Even the most well meaning of algorithms can be cruel
So far, Facebook has directly apologized to at least one person for whom the Year-in-Review post brought back painful memories from 2014.
Years can be full of ups and downs, but the algorithm Facebook used to highlight accounts’ most-liked photos didn’t allow users to choose which photos they want to highlight–eliminating the chance to leave out pictures people may not have wanted to be reminded were there.
Writer and web design consultant Eric Meyer wrote in a blog post that because he lost his six-year-old daughter to brain cancer in 2014, his year hadn’t been “great,” as the uniform Facebook post declared.
“For those of us who lived through the death of loved ones, or spent extended time in the hospital, or were hit by divorce or losing a job or any one of a hundred crises, we might not want another look at this past year,” Meyer wrote. “To show me Rebecca’s face and say “Here’s what your year looked like!” is jarring. It feels wrong, and coming from an actual person, it would be wrong. Coming from code, it’s just unfortunate.”

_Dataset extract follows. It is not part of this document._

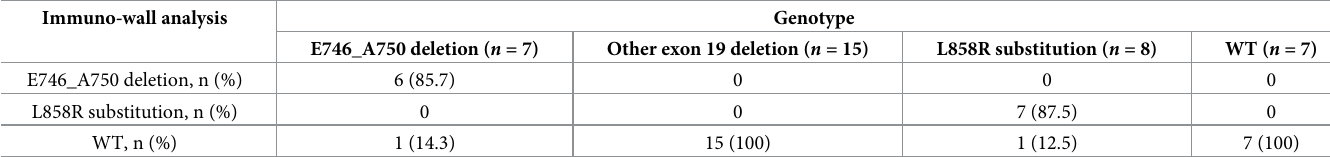
Table 1. Genotype analysis of immuno-wall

In a statement to the Washington Post, Facebook’s Jonathan Gheller said he had reached out to Meyer and apologized for any pain the post has caused.
“[The app] was awesome for a lot of people, but clearly in this case we brought him grief rather than joy, “It’s valuable feedback,” Gheller said. “We can do better — I’m very grateful he took the time in his grief to write the blog post.”